Let’s run test our parser against that invalid format string.

int main(int argc, const char* argv[])
{
    using x = run_parser<
        VisualFormat::visualFormatString,         
        decltype("H:|[list(==200][content(>=300)]|"_stream)>;
    
    Printer<x>::Print(std::cout);

    return 0;
}

As expected, the result is the clear and concise error message: 'At:Position:14 Expected:) Found:]'.

Add the missing paren and the result is, 'Format string is valid'.

Limitations and Further Work

This post only outlines a basic parser combinator library.

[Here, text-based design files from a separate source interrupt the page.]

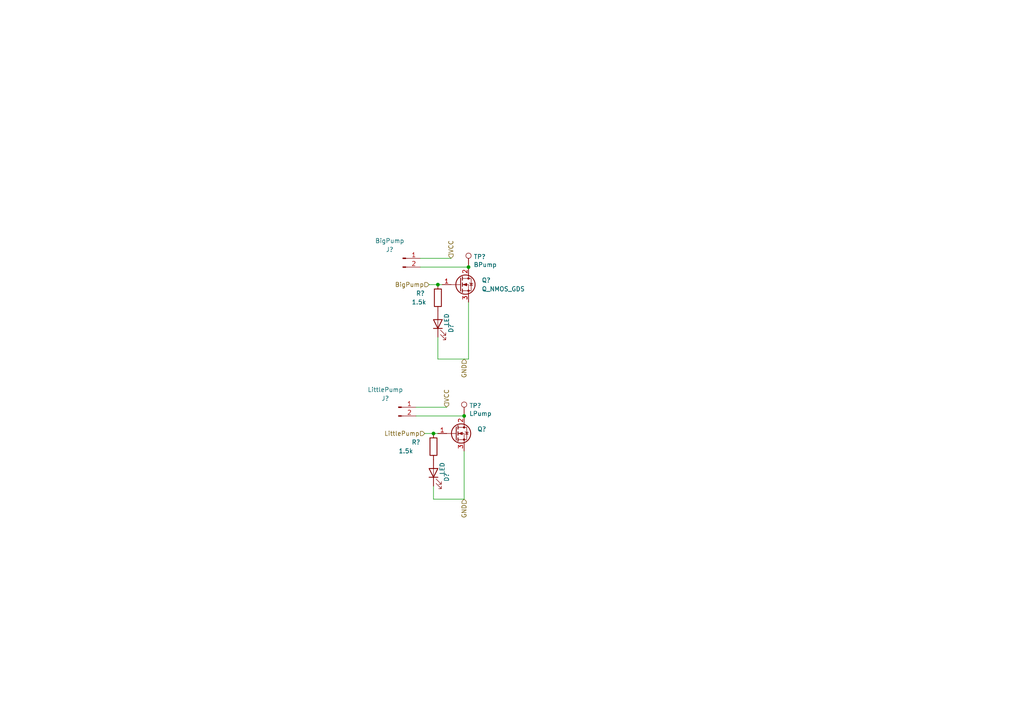
<source format=kicad_sch>
(kicad_sch (version 20211123) (generator eeschema)

  (uuid 7ea6c114-50f9-4850-9f19-9ff34fb94991)

  (paper "A4")

  

  (junction (at 125.73 125.73) (diameter 0) (color 0 0 0 0)
    (uuid 619c2fd6-abda-4bd3-ad6d-e0bb5f853393)
  )
  (junction (at 127 82.55) (diameter 0) (color 0 0 0 0)
    (uuid 6bdf056d-95f3-4a29-a30b-37e49ad62767)
  )
  (junction (at 135.89 77.47) (diameter 0) (color 0 0 0 0)
    (uuid 8821eb46-ecbc-46a6-99ea-abbcf8217c26)
  )
  (junction (at 134.62 120.65) (diameter 0) (color 0 0 0 0)
    (uuid 93def367-aceb-4dc7-84cf-121ba5b772aa)
  )

  (wire (pts (xy 127 104.14) (xy 135.89 104.14))
    (stroke (width 0) (type default) (color 0 0 0 0))
    (uuid 00273223-368e-47b3-a5b4-6d26d9bca491)
  )
  (wire (pts (xy 125.73 144.78) (xy 134.62 144.78))
    (stroke (width 0) (type default) (color 0 0 0 0))
    (uuid 23031108-08e0-475f-a20a-46951be516d3)
  )
  (wire (pts (xy 121.92 74.93) (xy 130.81 74.93))
    (stroke (width 0) (type default) (color 0 0 0 0))
    (uuid 436a8904-505c-4a0b-89f9-2da516e2225e)
  )
  (wire (pts (xy 127 97.79) (xy 127 104.14))
    (stroke (width 0) (type default) (color 0 0 0 0))
    (uuid 4dac3d27-8ff3-4927-b199-e86414eacaec)
  )
  (wire (pts (xy 120.65 118.11) (xy 129.54 118.11))
    (stroke (width 0) (type default) (color 0 0 0 0))
    (uuid 6e9fef9a-0f6f-4ecc-9a48-554cc7e1866a)
  )
  (wire (pts (xy 125.73 140.97) (xy 125.73 144.78))
    (stroke (width 0) (type default) (color 0 0 0 0))
    (uuid 73757d78-17bb-4587-a359-6cff5827c6b4)
  )
  (wire (pts (xy 125.73 125.73) (xy 127 125.73))
    (stroke (width 0) (type default) (color 0 0 0 0))
    (uuid 7e4fe6e5-ee80-4384-bd4d-ffed020733b9)
  )
  (wire (pts (xy 127 82.55) (xy 128.27 82.55))
    (stroke (width 0) (type default) (color 0 0 0 0))
    (uuid 835c7ed3-726c-4442-bba4-8f562ab441d6)
  )
  (wire (pts (xy 123.19 125.73) (xy 125.73 125.73))
    (stroke (width 0) (type default) (color 0 0 0 0))
    (uuid 8374aef4-06d2-4779-9312-509496446bb4)
  )
  (wire (pts (xy 124.46 82.55) (xy 127 82.55))
    (stroke (width 0) (type default) (color 0 0 0 0))
    (uuid 87a868d4-c597-4ae1-a5af-955115366d7c)
  )
  (wire (pts (xy 121.92 77.47) (xy 135.89 77.47))
    (stroke (width 0) (type default) (color 0 0 0 0))
    (uuid 9bcfc201-6146-4bdc-b028-36a727640e51)
  )
  (wire (pts (xy 120.65 120.65) (xy 134.62 120.65))
    (stroke (width 0) (type default) (color 0 0 0 0))
    (uuid a05c0d63-a859-4d0e-9769-d7b77437fc61)
  )
  (wire (pts (xy 134.62 130.81) (xy 134.62 144.78))
    (stroke (width 0) (type default) (color 0 0 0 0))
    (uuid c2c4af36-82fe-470d-a115-eecef2cb9b63)
  )
  (wire (pts (xy 135.89 87.63) (xy 135.89 104.14))
    (stroke (width 0) (type default) (color 0 0 0 0))
    (uuid ed4a7843-5894-4c8c-8808-e334128ede7e)
  )

  (hierarchical_label "GND" (shape input) (at 134.62 104.14 270)
    (effects (font (size 1.27 1.27)) (justify right))
    (uuid 256546ca-05b0-4750-8680-a676f772142c)
  )
  (hierarchical_label "VCC" (shape input) (at 129.54 118.11 90)
    (effects (font (size 1.27 1.27)) (justify left))
    (uuid 6ae9bce2-3c81-4a82-b2b1-8607c81ac9e3)
  )
  (hierarchical_label "GND" (shape input) (at 134.62 144.78 270)
    (effects (font (size 1.27 1.27)) (justify right))
    (uuid 764465fe-1510-4d39-a806-ddab66addb22)
  )
  (hierarchical_label "LittlePump" (shape input) (at 123.19 125.73 180)
    (effects (font (size 1.27 1.27)) (justify right))
    (uuid 9bd931ff-94d9-4595-86b8-1f62678f1f23)
  )
  (hierarchical_label "VCC" (shape input) (at 130.81 74.93 90)
    (effects (font (size 1.27 1.27)) (justify left))
    (uuid d3e2606e-f0e4-4218-a626-0afcc01a42d9)
  )
  (hierarchical_label "BigPump" (shape input) (at 124.46 82.55 180)
    (effects (font (size 1.27 1.27)) (justify right))
    (uuid d81c186e-44cf-46a6-93a8-c5b29824fb6a)
  )

  (symbol (lib_id "Device:R") (at 125.73 129.54 180) (unit 1)
    (in_bom yes) (on_board yes)
    (uuid 4038cc9d-0f56-4ee7-8680-b6a3b22417c3)
    (property "Reference" "R?" (id 0) (at 119.38 128.27 0)
      (effects (font (size 1.27 1.27)) (justify right))
    )
    (property "Value" "1.5k" (id 1) (at 115.57 130.81 0)
      (effects (font (size 1.27 1.27)) (justify right))
    )
    (property "Footprint" "Resistor_SMD:R_0603_1608Metric" (id 2) (at 127.508 129.54 90)
      (effects (font (size 1.27 1.27)) hide)
    )
    (property "Datasheet" "https://www.te.com/commerce/DocumentDelivery/DDEController?Action=srchrtrv&DocNm=1773204&DocType=DS&DocLang=English" (id 3) (at 125.73 129.54 0)
      (effects (font (size 1.27 1.27)) hide)
    )
    (property "DigikeyPN" "A121524CT-ND" (id 4) (at 125.73 129.54 0)
      (effects (font (size 1.27 1.27)) hide)
    )
    (property "DK_Detail_Page" "https://www.digikey.ca/en/products/detail/te-connectivity-passive-product/CRG0603F1K5/2380739" (id 5) (at 125.73 129.54 0)
      (effects (font (size 1.27 1.27)) hide)
    )
    (pin "1" (uuid 39faac1e-f280-4cd0-bc5b-1a8d41588744))
    (pin "2" (uuid 38466bd9-6843-4000-8a82-df137950f1e1))
  )

  (symbol (lib_id "Device:Q_NMOS_GDS") (at 132.08 125.73 0) (unit 1)
    (in_bom yes) (on_board yes) (fields_autoplaced)
    (uuid 41823b59-8c14-4639-b3ef-c3ef7b35250a)
    (property "Reference" "Q?" (id 0) (at 138.43 124.4599 0)
      (effects (font (size 1.27 1.27)) (justify left))
    )
    (property "Value" "" (id 1) (at 138.43 126.9999 0)
      (effects (font (size 1.27 1.27)) (justify left))
    )
    (property "Footprint" "" (id 2) (at 137.16 123.19 0)
      (effects (font (size 1.27 1.27)) hide)
    )
    (property "Datasheet" "https://www.diodes.com/assets/Datasheets/ZXMN3A01Z.pdf" (id 3) (at 132.08 125.73 0)
      (effects (font (size 1.27 1.27)) hide)
    )
    (property "DigikeyPN" "DMN2004WKDICT-ND" (id 4) (at 132.08 125.73 0)
      (effects (font (size 1.27 1.27)) hide)
    )
    (pin "1" (uuid f6c94b4c-61f1-406e-8a4b-bf8a2024f089))
    (pin "2" (uuid 80ec5526-19a7-4fb9-9f36-fd5e6c2b2c88))
    (pin "3" (uuid 210fdd3f-b4bd-463d-8508-2ec365e98e4d))
  )

  (symbol (lib_id "Device:R") (at 127 86.36 180) (unit 1)
    (in_bom yes) (on_board yes)
    (uuid 4bf63c2f-273d-4e4e-ad37-7b8ea0ffa5c9)
    (property "Reference" "R?" (id 0) (at 120.65 85.09 0)
      (effects (font (size 1.27 1.27)) (justify right))
    )
    (property "Value" "1.5k" (id 1) (at 119.38 87.63 0)
      (effects (font (size 1.27 1.27)) (justify right))
    )
    (property "Footprint" "Resistor_SMD:R_0603_1608Metric" (id 2) (at 128.778 86.36 90)
      (effects (font (size 1.27 1.27)) hide)
    )
    (property "Datasheet" "https://www.te.com/commerce/DocumentDelivery/DDEController?Action=srchrtrv&DocNm=1773204&DocType=DS&DocLang=English" (id 3) (at 127 86.36 0)
      (effects (font (size 1.27 1.27)) hide)
    )
    (property "DigikeyPN" "A121524CT-ND" (id 4) (at 127 86.36 0)
      (effects (font (size 1.27 1.27)) hide)
    )
    (property "DK_Detail_Page" "https://www.digikey.ca/en/products/detail/te-connectivity-passive-product/CRG0603F1K5/2380739" (id 5) (at 127 86.36 0)
      (effects (font (size 1.27 1.27)) hide)
    )
    (pin "1" (uuid ff98160b-d4bb-4f26-b322-d36da3e355c0))
    (pin "2" (uuid 7c4f9e2e-5fe6-4b7c-8204-cd5f3af92f2b))
  )

  (symbol (lib_id "Device:Q_NMOS_GDS") (at 133.35 82.55 0) (unit 1)
    (in_bom yes) (on_board yes) (fields_autoplaced)
    (uuid 64e739ee-7e1d-400a-9ec6-a112caf79c09)
    (property "Reference" "Q?" (id 0) (at 139.7 81.2799 0)
      (effects (font (size 1.27 1.27)) (justify left))
    )
    (property "Value" "Q_NMOS_GDS" (id 1) (at 139.7 83.8199 0)
      (effects (font (size 1.27 1.27)) (justify left))
    )
    (property "Footprint" "" (id 2) (at 138.43 80.01 0)
      (effects (font (size 1.27 1.27)) hide)
    )
    (property "Datasheet" "https://www.diodes.com/assets/Datasheets/ZXMN3A01Z.pdf" (id 3) (at 133.35 82.55 0)
      (effects (font (size 1.27 1.27)) hide)
    )
    (property "DigikeyPN" "DMN2004WKDICT-ND" (id 4) (at 133.35 82.55 0)
      (effects (font (size 1.27 1.27)) hide)
    )
    (pin "1" (uuid 22c29201-fccc-4566-b58c-03d5e3be1258))
    (pin "2" (uuid bac2711e-84a2-4344-ae08-8e581d112422))
    (pin "3" (uuid 27b783be-19d9-48a1-8872-9ad81a957fb5))
  )

  (symbol (lib_id "Device:LED") (at 127 93.98 90) (unit 1)
    (in_bom yes) (on_board yes)
    (uuid 7967bfe3-2e0b-4f57-9b04-af86cf53eceb)
    (property "Reference" "D?" (id 0) (at 130.81 95.25 0))
    (property "Value" "LED" (id 1) (at 129.54 92.71 0))
    (property "Footprint" "LED_SMD:LED_0603_1608Metric" (id 2) (at 127 93.98 0)
      (effects (font (size 1.27 1.27)) hide)
    )
    (property "Datasheet" "https://fscdn.rohm.com/en/products/databook/datasheet/opto/led/chip_mono/sml-d12w8w(a)-e.pdf" (id 3) (at 127 93.98 0)
      (effects (font (size 1.27 1.27)) hide)
    )
    (property "DigikeyPN" "SML-D12W8WT86ACT-ND" (id 4) (at 127 93.98 0)
      (effects (font (size 1.27 1.27)) hide)
    )
    (pin "1" (uuid f406433d-e1cc-4ef7-be77-5237d4c7f9f4))
    (pin "2" (uuid 82d4c9fc-45a1-4d37-8e3d-53b9097c6108))
  )

  (symbol (lib_id "Connector:TestPoint") (at 135.89 77.47 0) (unit 1)
    (in_bom yes) (on_board yes)
    (uuid 8d23ff8d-ee1b-4bdd-856b-673e2b33ae01)
    (property "Reference" "TP?" (id 0) (at 137.3632 74.4728 0)
      (effects (font (size 1.27 1.27)) (justify left))
    )
    (property "Value" "BPump" (id 1) (at 137.3632 76.7842 0)
      (effects (font (size 1.27 1.27)) (justify left))
    )
    (property "Footprint" "Connector_PinSocket_2.54mm:PinSocket_1x01_P2.54mm_Vertical" (id 2) (at 140.97 77.47 0)
      (effects (font (size 1.27 1.27)) hide)
    )
    (property "Datasheet" "~" (id 3) (at 140.97 77.47 0)
      (effects (font (size 1.27 1.27)) hide)
    )
    (pin "1" (uuid a10ff7b8-3468-442a-b49f-7cb313c50f97))
  )

  (symbol (lib_id "Connector:TestPoint") (at 134.62 120.65 0) (unit 1)
    (in_bom yes) (on_board yes)
    (uuid a3fa2e98-3f24-44d5-9464-2647bd5295bc)
    (property "Reference" "TP?" (id 0) (at 136.0932 117.6528 0)
      (effects (font (size 1.27 1.27)) (justify left))
    )
    (property "Value" "LPump" (id 1) (at 136.0932 119.9642 0)
      (effects (font (size 1.27 1.27)) (justify left))
    )
    (property "Footprint" "Connector_PinSocket_2.54mm:PinSocket_1x01_P2.54mm_Vertical" (id 2) (at 139.7 120.65 0)
      (effects (font (size 1.27 1.27)) hide)
    )
    (property "Datasheet" "~" (id 3) (at 139.7 120.65 0)
      (effects (font (size 1.27 1.27)) hide)
    )
    (pin "1" (uuid 76fa2931-1c84-4a1c-a264-d2a5aba5140c))
  )

  (symbol (lib_id "Connector:Conn_01x02_Male") (at 116.84 74.93 0) (unit 1)
    (in_bom yes) (on_board yes)
    (uuid b12d4bae-783c-409b-b34b-d6b95a00484c)
    (property "Reference" "J?" (id 0) (at 113.03 72.39 0))
    (property "Value" "BigPump" (id 1) (at 113.03 69.85 0))
    (property "Footprint" "Connector_Molex:Molex_Mini-Fit_Jr_5569-02A2_2x01_P4.20mm_Horizontal" (id 2) (at 116.84 74.93 0)
      (effects (font (size 1.27 1.27)) hide)
    )
    (property "Datasheet" "https://www.molex.com/pdm_docs/ps/PS-5556-001.pdf" (id 3) (at 116.84 74.93 0)
      (effects (font (size 1.27 1.27)) hide)
    )
    (property "DigikeyPN" "0050361758-ND" (id 4) (at 116.84 74.93 0)
      (effects (font (size 1.27 1.27)) hide)
    )
    (pin "1" (uuid 1c19c489-a1fc-4fe6-bc86-66acb43dc365))
    (pin "2" (uuid b78cd15e-1428-423a-b403-2f0a119d12ba))
  )

  (symbol (lib_id "Device:LED") (at 125.73 137.16 90) (unit 1)
    (in_bom yes) (on_board yes)
    (uuid d7a11d78-5c8e-4216-a612-9975b91a41a7)
    (property "Reference" "D?" (id 0) (at 129.54 138.43 0))
    (property "Value" "LED" (id 1) (at 128.27 135.89 0))
    (property "Footprint" "LED_SMD:LED_0603_1608Metric" (id 2) (at 125.73 137.16 0)
      (effects (font (size 1.27 1.27)) hide)
    )
    (property "Datasheet" "https://fscdn.rohm.com/en/products/databook/datasheet/opto/led/chip_mono/sml-d12w8w(a)-e.pdf" (id 3) (at 125.73 137.16 0)
      (effects (font (size 1.27 1.27)) hide)
    )
    (property "DigikeyPN" "SML-D12W8WT86ACT-ND" (id 4) (at 125.73 137.16 0)
      (effects (font (size 1.27 1.27)) hide)
    )
    (pin "1" (uuid 1e81b22a-54d3-418b-baee-091f6c62c1db))
    (pin "2" (uuid a152890d-40bb-49bd-9790-5f1acec2263c))
  )

  (symbol (lib_id "Connector:Conn_01x02_Male") (at 115.57 118.11 0) (unit 1)
    (in_bom yes) (on_board yes)
    (uuid ebb7f814-3d3c-4469-b2e7-30d6ab1e3a0e)
    (property "Reference" "J?" (id 0) (at 111.76 115.57 0))
    (property "Value" "LittlePump" (id 1) (at 111.76 113.03 0))
    (property "Footprint" "Connector_Molex:Molex_Mini-Fit_Jr_5569-02A2_2x01_P4.20mm_Horizontal" (id 2) (at 115.57 118.11 0)
      (effects (font (size 1.27 1.27)) hide)
    )
    (property "Datasheet" "https://www.molex.com/pdm_docs/ps/PS-5556-001.pdf" (id 3) (at 115.57 118.11 0)
      (effects (font (size 1.27 1.27)) hide)
    )
    (property "DigikeyPN" "0050361758-ND" (id 4) (at 115.57 118.11 0)
      (effects (font (size 1.27 1.27)) hide)
    )
    (pin "1" (uuid c5b859f4-7e01-4b5f-a2f2-4c27abede76b))
    (pin "2" (uuid 65fe03fe-5d0a-4714-a45b-d74514ff7bea))
  )
)

</source>
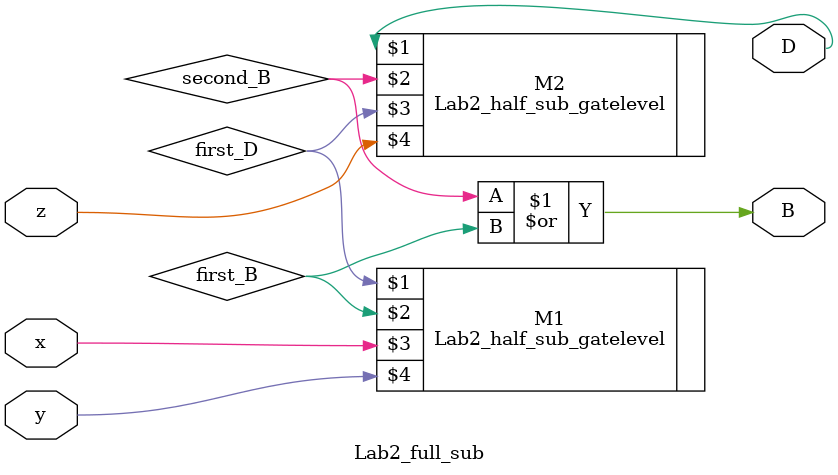
<source format=v>
`include "Lab2_half_sub_gatelevel.v"

module Lab2_full_sub(output D,B,input x,y,z);
	wire first_D,first_B,second_B;
	Lab2_half_sub_gatelevel M1(first_D,first_B,x,y);
	Lab2_half_sub_gatelevel M2(D,second_B,first_D,z);
	or(B,second_B,first_B);
endmodule
</source>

Many important simplications have been made, including two key ones relevant to validating visual format strings.

Compile Time Error Messaging.

In the above program, the parsing and validation of the visual format string all happens at compiletime, but printing the error message happens at runtime. Obviously, this is not the desired behavior.

We could easily add a static_assert that checks that if a parser completed successfully. But that still leaves outputting our meaningful error message. For some reason entirely beyond my comprehension, static_assert only takes string literals. We can’t even pass in a constexpr.

A more complete implementation would check that the the visual format parser completed successfully or print an error message at compile time indicating why parsing failed. We would basically implement another specialization similar to Printer that constructs compile time strings and then output these strings somehow. I’m still not sure what the most readable approach to outputting the error message as a compiler error would be.

Representation Construction

Another big simplification is that we only check if the format string is valid. No representations of the contents of the format string are constructed.

For the visual format language, it is easy to imagine a compile time parser that translates visual format strings into template data structures. These visual format structures could then be translated into very efficient runtime data structures and operations.